阿金輕輕拍了拍阿姨的后背,眼底滿是無力。他比誰都清楚,小柔現在所說的沒事,不過是強撐出來的安慰。
只有他見過,昏迷期間小柔無意識地蹙眉、隱忍地悶哼,見過她因為劇烈的頭痛渾身痙攣,額頭布滿冷汗。
那種深入靈魂的疼痛,日復一日折磨著她,旁人連分擔都做不到。
他俯下身,湊近小柔的耳邊,語氣溫柔得近乎卑微:“別勉強自己說話,好好休息,想說什么,等你有力氣了再講。我一直都在,阿姨也一直在,我們都陪著你,不會離開的。”
小柔輕輕點了點頭,腦袋在枕頭上微微側了側,依賴般地往阿金的方向靠了靠。
她太害怕了,昏迷的這兩天,她仿佛墜入無邊無際的黑暗深淵,孤獨、冰冷、疼痛包裹著她,無數次以為自己再也醒不過來,再也見不到身邊這些愛的人。
如今清醒過來,哪怕身體依舊痛苦,哪怕前路渺茫,只要能感受到他們的陪伴,她就還想堅持下去。
過了一會兒,小柔緩過一點力氣,再次開口,聲音依舊虛弱:“我……是不是拖累你們了?”
這兩天她模糊間還有些意識,知道自己一直在搶救,也知道家人和阿金為她操碎了心。
昂貴的醫藥費,日夜不休的照料,還有所有人藏在眼底的絕望,她都看在眼里,記在心里。
阿金立刻收緊握著她的手,語氣堅定無比,帶著一絲哽咽:“從來都沒有拖累,能陪著你,照顧你,是我心甘情愿的。
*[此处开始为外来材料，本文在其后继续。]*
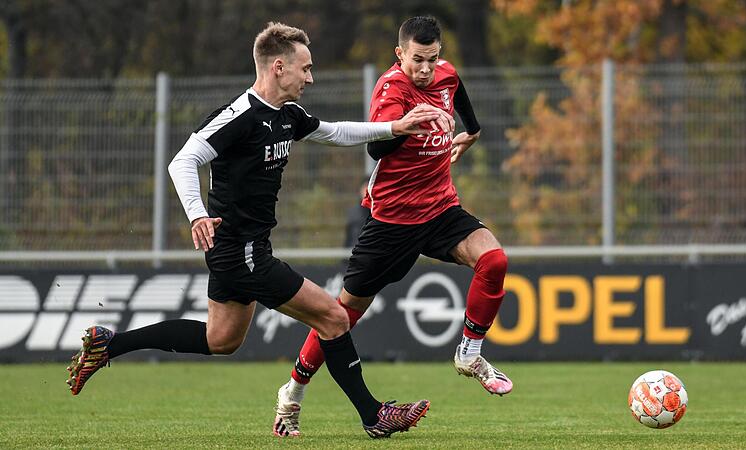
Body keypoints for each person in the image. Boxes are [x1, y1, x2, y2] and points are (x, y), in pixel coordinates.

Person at [65, 21, 455, 439]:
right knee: (333, 318)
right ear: (279, 68)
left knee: (222, 339)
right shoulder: (240, 116)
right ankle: (373, 415)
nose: (311, 77)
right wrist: (196, 213)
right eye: (305, 68)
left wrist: (394, 128)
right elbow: (182, 160)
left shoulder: (287, 115)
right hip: (243, 253)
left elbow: (335, 132)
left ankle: (112, 344)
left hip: (241, 251)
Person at [272, 16, 512, 437]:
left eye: (432, 59)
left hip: (440, 210)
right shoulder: (391, 90)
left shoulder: (445, 74)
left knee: (493, 259)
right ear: (400, 54)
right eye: (417, 59)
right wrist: (410, 124)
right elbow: (376, 146)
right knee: (340, 315)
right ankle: (292, 393)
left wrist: (471, 132)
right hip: (392, 222)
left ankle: (469, 354)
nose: (425, 69)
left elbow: (458, 93)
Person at [343, 178, 371, 248]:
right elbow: (348, 239)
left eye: (369, 188)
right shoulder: (353, 213)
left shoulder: (380, 213)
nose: (367, 191)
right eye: (365, 188)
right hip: (354, 253)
小柔,你不要胡思亂想,好好養病,什么都不要想。只要你好好活著,哪怕每天只能這樣看著你,我也心甘情愿。”
他從來沒有后悔過,從知道小柔生病的那天起,他就下定決心,要陪她走完最難走的一段路。哪怕結局早已注定,哪怕付出的一切可能沒有結果,他也舍不得丟下她,讓她一個人對抗病痛。
小柔媽媽也走上前,坐在病床另一側,輕輕撫摸著女兒干枯的頭發,溫柔地說道:“傻孩子,母女之間哪有什么拖累,你是媽媽的心頭肉,只要你能多陪媽媽一天,媽媽做什么都愿意。錢可以再賺,辛苦一點也沒關系,只要你好好的就夠了。”
病房里陷入短暫的安靜,只有儀器規律的滴答聲在深夜里緩緩流淌,單調又壓抑。
窗外夜色深沉,城市的霓虹透過玻璃窗照進來,斑駁地落在地面上,襯得病房里愈發清冷。
小柔又開始覺得頭疼,熟悉的脹痛感慢慢蔓延開來,太陽穴突突地跳,牽扯著整個腦袋昏沉難忍。
她下意識地皺緊眉頭,臉色愈發蒼白,細密的冷汗從額頭滲出。
阿金第一時間察覺到她的不適,緊張地問道:“是不是又疼了?我去叫醫生,好不好?”
他話音剛落,小柔輕輕搖了搖頭,拉住他的衣角,費力地說道:“不用……不用叫醫生,忍一忍就過去了,別麻煩別人了。”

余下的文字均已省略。